"Bullet" Bob Turley, R.I.P.
It seems to be that discussion of the career of Bob Turley, who died Saturday morning at age 82, came and went all too quickly. Turley was very nearly a great pitcher. Between 1955 and 1958 he won 59 games for the Yankees and lost only 20, mostly starting but often, in Casey Stengel's wacky in-and-out pitching system, appearing in 20 games in relief. No one has ever really studied Stengel's unusual method of not using a set rotation and how it might have helped or hurt certain pitchers.
On the whole, I think, it was good for Whitey Ford and saved wear and tear on his arm; I don't think it worked well for Bob Turley who, at 6-2 and 215, was powerfully built and the kind of straight-out fastball pitcher who needed regular work.
Yankees fans know that Turley's best season was 1958 when he was 21-7 with a 2.97 ERA and became the first Yankee to win the Cy Young Award. But he was just as good the season before when he went 13-6 and had an ERA of 2.71. The difference in the two years was that in 1958 Stengel used him almost exclusively as a starter -- 31 starts, 2 relief appearances, and 19 complete games. In 1957 he had started just 22 games and pitched 10 relief appearances.
I don't think back-and-forth, in-and-out of rotation to the bullpen strategy was good for his arm; he was ineffective in 1959 (8-11), the year after winning the Cy Young, and then back to his old self for a while in 1960 when he went 9-3. Under almost any other manager, I think, Turley would have achieved real greatness and been a Hall of Fame-type pitcher.
He came to the Yankees in 1954 in the same deal that brought Don Larsen from Baltimore to New York. Because Larsen pitched a perfect game in the 1956 World Series, the press tended to make more fuss about Larsen's career than Turley's. But Turley was a much better pitcher, not just in New York but in Baltimore, where he was 14-15 in 1954 with a 3.46 ERA and led the AL in strikeouts. Had he pitched for the Yankees that year, he probably would have been a 20 game winner.
A couple of facts about Bob Turley that I didn't see in the New York Times obit or anywhere else. One, he got a great deal of amusement over the fact that everyone confused his nickname with that of Bob Feller. Feller was "Rapid Robert," but Feller retired in 1956 the year New York writers started calling Turley "Bullet Bob." When Turley appeared on the ed Sullivan Show in 1958, just before the World Series, Sullivan introduced him as Rapid Robert and Turley, a big Feller fan, told Sullivan, "That's all right with me."

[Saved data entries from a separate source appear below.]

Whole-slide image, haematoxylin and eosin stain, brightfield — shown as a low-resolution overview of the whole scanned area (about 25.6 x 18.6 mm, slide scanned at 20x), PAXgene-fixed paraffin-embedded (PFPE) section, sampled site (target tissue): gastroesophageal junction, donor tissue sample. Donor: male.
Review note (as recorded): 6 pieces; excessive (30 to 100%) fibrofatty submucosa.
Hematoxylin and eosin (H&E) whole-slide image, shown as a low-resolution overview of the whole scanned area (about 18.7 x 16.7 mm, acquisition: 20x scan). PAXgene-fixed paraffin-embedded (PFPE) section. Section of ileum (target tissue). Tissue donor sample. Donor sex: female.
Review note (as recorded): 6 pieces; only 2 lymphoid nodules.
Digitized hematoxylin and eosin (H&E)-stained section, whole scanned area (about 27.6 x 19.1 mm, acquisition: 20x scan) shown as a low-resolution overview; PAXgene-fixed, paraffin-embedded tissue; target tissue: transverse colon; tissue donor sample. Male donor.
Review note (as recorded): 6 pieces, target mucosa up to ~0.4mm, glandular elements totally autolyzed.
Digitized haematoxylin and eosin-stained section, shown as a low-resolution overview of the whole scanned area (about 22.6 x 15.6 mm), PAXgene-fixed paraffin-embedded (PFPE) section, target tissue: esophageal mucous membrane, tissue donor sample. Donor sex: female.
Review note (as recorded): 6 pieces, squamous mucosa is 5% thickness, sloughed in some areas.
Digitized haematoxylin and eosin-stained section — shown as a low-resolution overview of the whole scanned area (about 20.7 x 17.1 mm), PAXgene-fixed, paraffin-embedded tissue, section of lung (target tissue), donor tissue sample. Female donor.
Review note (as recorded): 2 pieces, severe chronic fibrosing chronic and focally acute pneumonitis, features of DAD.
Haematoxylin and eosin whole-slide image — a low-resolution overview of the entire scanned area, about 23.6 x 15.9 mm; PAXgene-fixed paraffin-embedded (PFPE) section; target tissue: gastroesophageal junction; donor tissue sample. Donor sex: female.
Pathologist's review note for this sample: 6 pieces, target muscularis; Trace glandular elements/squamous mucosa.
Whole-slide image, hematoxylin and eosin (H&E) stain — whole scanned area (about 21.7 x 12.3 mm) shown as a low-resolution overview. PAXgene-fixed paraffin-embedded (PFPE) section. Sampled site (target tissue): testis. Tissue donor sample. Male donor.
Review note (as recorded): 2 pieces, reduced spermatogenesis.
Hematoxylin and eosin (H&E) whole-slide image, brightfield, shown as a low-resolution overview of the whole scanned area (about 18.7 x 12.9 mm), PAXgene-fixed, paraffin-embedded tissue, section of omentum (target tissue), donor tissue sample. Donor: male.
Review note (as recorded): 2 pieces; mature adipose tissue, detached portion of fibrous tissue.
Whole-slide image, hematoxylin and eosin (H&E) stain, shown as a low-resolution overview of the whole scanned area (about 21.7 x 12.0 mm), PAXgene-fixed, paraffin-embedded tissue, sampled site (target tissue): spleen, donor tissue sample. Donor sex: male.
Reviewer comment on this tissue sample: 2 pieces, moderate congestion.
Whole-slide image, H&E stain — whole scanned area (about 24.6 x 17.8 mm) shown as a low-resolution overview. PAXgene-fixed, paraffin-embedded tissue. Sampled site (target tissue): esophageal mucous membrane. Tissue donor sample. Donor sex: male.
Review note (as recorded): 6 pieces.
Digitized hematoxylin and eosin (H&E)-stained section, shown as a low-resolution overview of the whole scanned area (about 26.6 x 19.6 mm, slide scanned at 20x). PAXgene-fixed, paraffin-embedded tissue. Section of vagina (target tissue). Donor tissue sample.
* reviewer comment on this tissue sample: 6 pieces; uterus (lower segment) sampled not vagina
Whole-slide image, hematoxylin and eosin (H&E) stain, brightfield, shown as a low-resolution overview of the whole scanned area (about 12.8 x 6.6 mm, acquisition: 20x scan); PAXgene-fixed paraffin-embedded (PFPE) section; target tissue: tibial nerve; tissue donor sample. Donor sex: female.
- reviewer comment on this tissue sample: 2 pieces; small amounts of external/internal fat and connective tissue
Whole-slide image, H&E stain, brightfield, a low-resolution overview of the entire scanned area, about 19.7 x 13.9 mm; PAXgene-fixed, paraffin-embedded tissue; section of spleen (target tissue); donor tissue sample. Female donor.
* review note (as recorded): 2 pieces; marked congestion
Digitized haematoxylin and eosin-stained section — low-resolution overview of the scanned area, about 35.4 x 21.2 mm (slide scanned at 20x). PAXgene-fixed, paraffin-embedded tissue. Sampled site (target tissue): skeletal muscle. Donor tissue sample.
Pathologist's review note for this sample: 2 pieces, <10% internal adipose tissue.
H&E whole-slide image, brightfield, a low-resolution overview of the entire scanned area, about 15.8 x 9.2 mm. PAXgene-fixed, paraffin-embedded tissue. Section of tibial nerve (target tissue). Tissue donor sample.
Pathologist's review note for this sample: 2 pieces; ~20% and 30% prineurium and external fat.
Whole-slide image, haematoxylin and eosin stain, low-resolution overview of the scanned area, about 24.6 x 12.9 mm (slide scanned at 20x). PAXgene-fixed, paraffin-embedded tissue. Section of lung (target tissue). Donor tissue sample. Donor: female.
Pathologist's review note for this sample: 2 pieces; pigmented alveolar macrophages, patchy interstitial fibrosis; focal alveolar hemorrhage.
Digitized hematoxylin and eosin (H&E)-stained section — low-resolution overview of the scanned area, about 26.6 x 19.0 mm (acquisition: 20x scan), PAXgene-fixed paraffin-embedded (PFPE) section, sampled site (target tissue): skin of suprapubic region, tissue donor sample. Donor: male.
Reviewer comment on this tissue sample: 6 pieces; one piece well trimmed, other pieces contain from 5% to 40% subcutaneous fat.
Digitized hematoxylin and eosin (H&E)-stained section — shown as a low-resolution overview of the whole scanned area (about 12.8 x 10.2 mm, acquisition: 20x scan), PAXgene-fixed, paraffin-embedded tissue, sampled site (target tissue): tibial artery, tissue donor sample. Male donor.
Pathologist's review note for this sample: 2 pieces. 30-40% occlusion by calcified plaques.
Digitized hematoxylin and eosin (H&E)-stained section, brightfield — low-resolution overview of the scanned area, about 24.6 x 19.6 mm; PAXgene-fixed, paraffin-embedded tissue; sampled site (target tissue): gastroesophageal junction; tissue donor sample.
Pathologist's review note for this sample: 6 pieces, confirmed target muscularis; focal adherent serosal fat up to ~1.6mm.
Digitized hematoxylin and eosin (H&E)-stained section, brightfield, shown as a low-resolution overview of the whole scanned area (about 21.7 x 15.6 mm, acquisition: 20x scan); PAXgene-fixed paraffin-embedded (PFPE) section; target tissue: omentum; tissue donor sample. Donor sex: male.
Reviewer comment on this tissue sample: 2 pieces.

Another interesting fact I didn't see in the obits was that he wrote children's books. You used to see them on display in the glass cases at Stan's Sportsworld across the street from Yankee Stadium.
I didn't know him well, but from what I knew of him he was a nice man who, from his home in Alpharetta, Georgia, gave me hours of his time over the phone when I was working on books on Yogi Berra and Mickey Mantle. One little historical nugget I'll pass on: It's long been an established fact of Yankee history that Casey Stengel should have set his rotation in the 1961 World Series so Whitey Ford could have started the first game (and thus pitched in the seventh and deciding game) instead of Art Ditmar. "I never blamed Casey for starting art instead of Whitey in the Pittsburgh series," Turley told me five years ago. "Art was as good a pitcher in '59 and '60 as Whitey. It was only after Whitey had those great series in 1960 and 1961 that everyone thought of him as the ultimate World Series ace. Before that, I can't really say that Whitey was a better big game pitcher than me or our other starters.
"What I blame Casey for is for not trusting Ryne Duren to pitch the ninth inning of the seventh game against Pittsburgh instead of Jim Coates. Casey was shy of using Ryne because he had a drinking problem and was sometime erratic. But when Ryne was rested and ready for that seventh game, and, man, when he was on his game, he was faster than me or anyone. I'll always say that if Casey had used Ryne Duren in that situation we'd have been world champions that year."